TASK REQUIREMENTS: In the entries below, count every line containing "Рокли". Return the number and nothing else.

(Page-level text extractions)
========

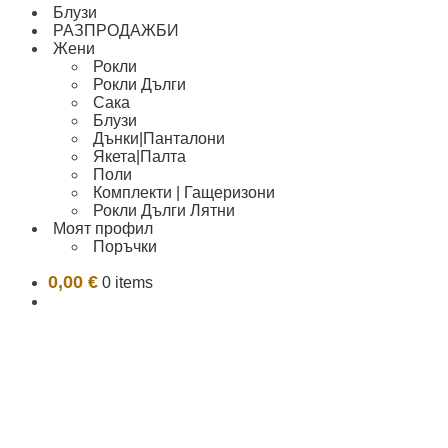
Блузи
РАЗПРОДАЖБИ
Жени
Рокли
Рокли Дълги
Сака
Блузи
Дънки|Панталони
Якета|Палта
Поли
Комплекти | Гащеризони
Рокли Дълги Лятни
Моят профил
Поръчки
0,00
€
0 items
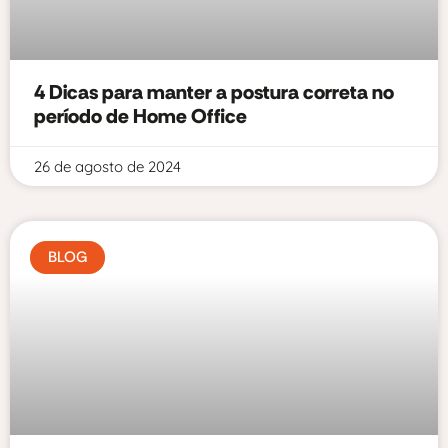
4 Dicas para manter a postura correta no
período de Home Office
26 de agosto de 2024
BLOG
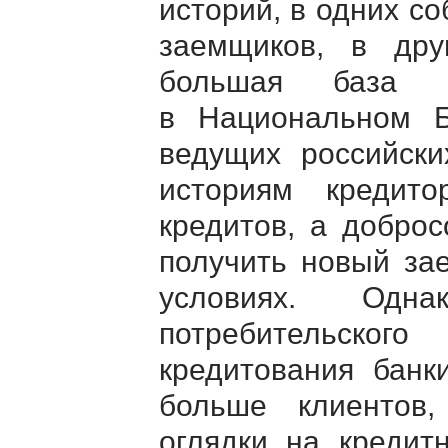
историй, в одних с
заемщиков, в дру
большая база к
в Национальном 
ведущих российски
историям кредит
кредитов, а добро
получить новый за
условиях. Од
потребительского
кредитования банк
больше клиентов
оглядки на кредит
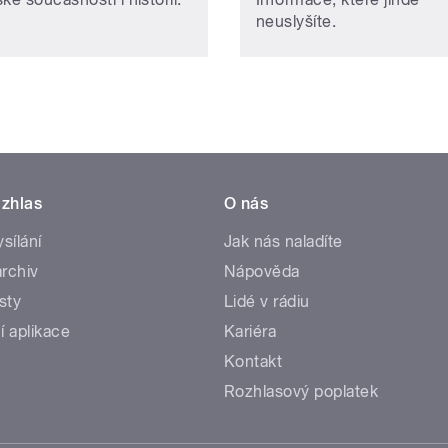
neuslyšíte.
zhlas
O nás
ysílání
Jak nás naladíte
rchiv
Nápověda
sty
Lidé v rádiu
í aplikace
Kariéra
Kontakt
Rozhlasový poplatek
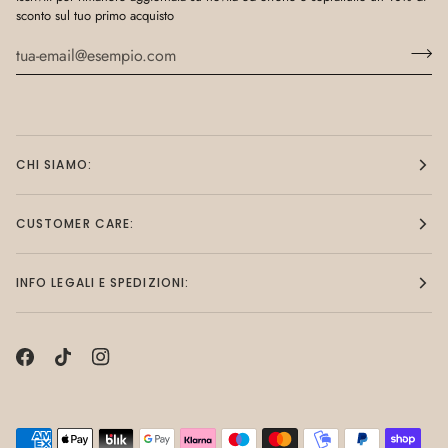
sconto sul tuo primo acquisto
CHI SIAMO:
CUSTOMER CARE:
INFO LEGALI E SPEDIZIONI:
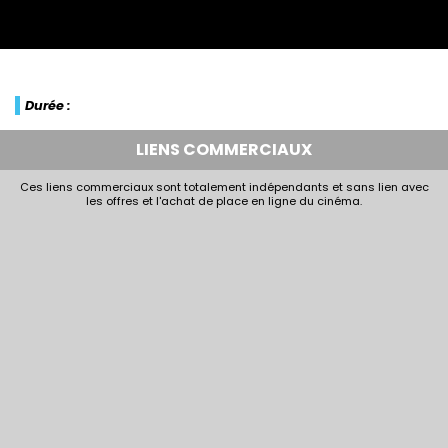
Durée :
LIENS COMMERCIAUX
Ces liens commerciaux sont totalement indépendants et sans lien avec
les offres et l'achat de place en ligne du cinéma.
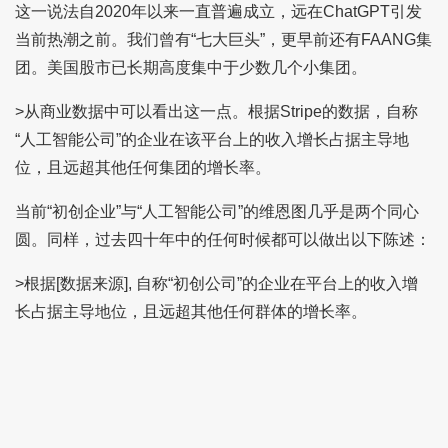
这一说法自2020年以来一直普遍成立，远在ChatGPT引发
当前热潮之前。我们曾有“七大巨头”，更早前还有FAANG集
团。美国股市已长期高度集中于少数几个小集团。
>从商业数据中可以看出这一点。根据Stripe的数据，自称
“人工智能公司”的企业在该平台上的收入增长占据主导地
位，且远超其他任何集团的增长率。
当前“初创企业”与“人工智能公司”的维恩图几乎是两个同心
圆。同样，过去四十年中的任何时候都可以做出以下陈述：
>根据[数据来源], 自称“初创公司”的企业在平台上的收入增
长占据主导地位，且远超其他任何群体的增长率。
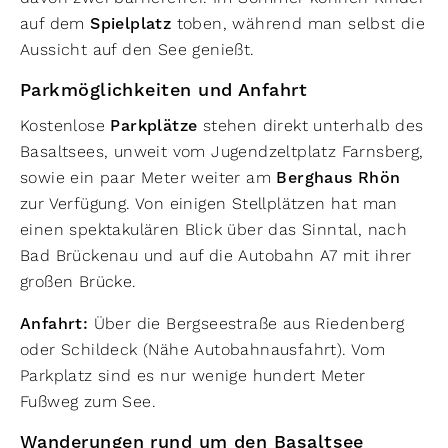
auf dem
Spielplatz
toben, während man selbst die
Aussicht auf den See genießt.
Parkmöglichkeiten und Anfahrt
Kostenlose
Parkplätze
stehen direkt unterhalb des
Basaltsees, unweit vom Jugendzeltplatz Farnsberg,
sowie ein paar Meter weiter am
Berghaus Rhön
zur Verfügung. Von einigen Stellplätzen hat man
einen spektakulären Blick über das Sinntal, nach
Bad Brückenau und auf die Autobahn A7 mit ihrer
großen Brücke.
Anfahrt:
Über die Bergseestraße aus Riedenberg
oder Schildeck (Nähe Autobahnausfahrt). Vom
Parkplatz sind es nur wenige hundert Meter
Fußweg zum See.
Wanderungen rund um den Basaltsee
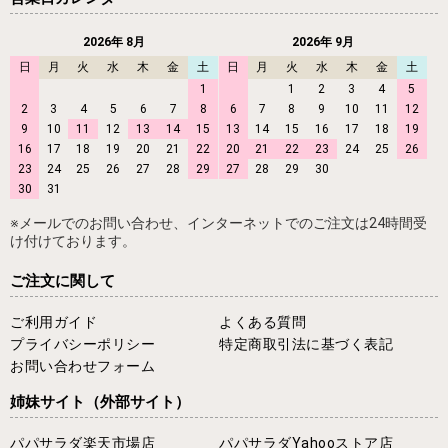
2026年 8月
2026年 9月
日
月
火
水
木
金
土
日
月
火
水
木
金
土
1
1
2
3
4
5
2
3
4
5
6
7
8
6
7
8
9
10
11
12
9
10
11
12
13
14
15
13
14
15
16
17
18
19
16
17
18
19
20
21
22
20
21
22
23
24
25
26
23
24
25
26
27
28
29
27
28
29
30
30
31
※メールでのお問い合わせ、インターネットでのご注文は24時間受
け付けております。
ご注文に関して
ご利用ガイド
よくある質問
プライバシーポリシー
特定商取引法に基づく表記
お問い合わせフォーム
姉妹サイト
（外部サイト）
パパサラダ楽天市場店
パパサラダYahooストア店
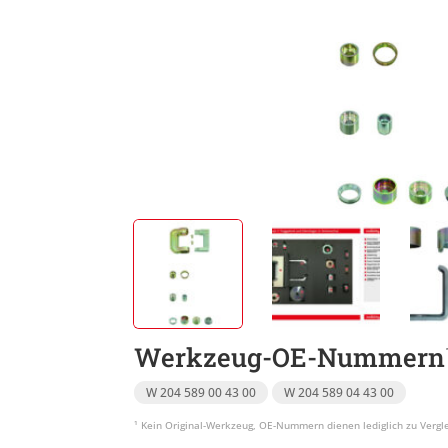
Werkzeug-OE-Nummern
W 204 589 00 43 00
W 204 589 04 43 00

========

COMPLETED EXERCISE: 3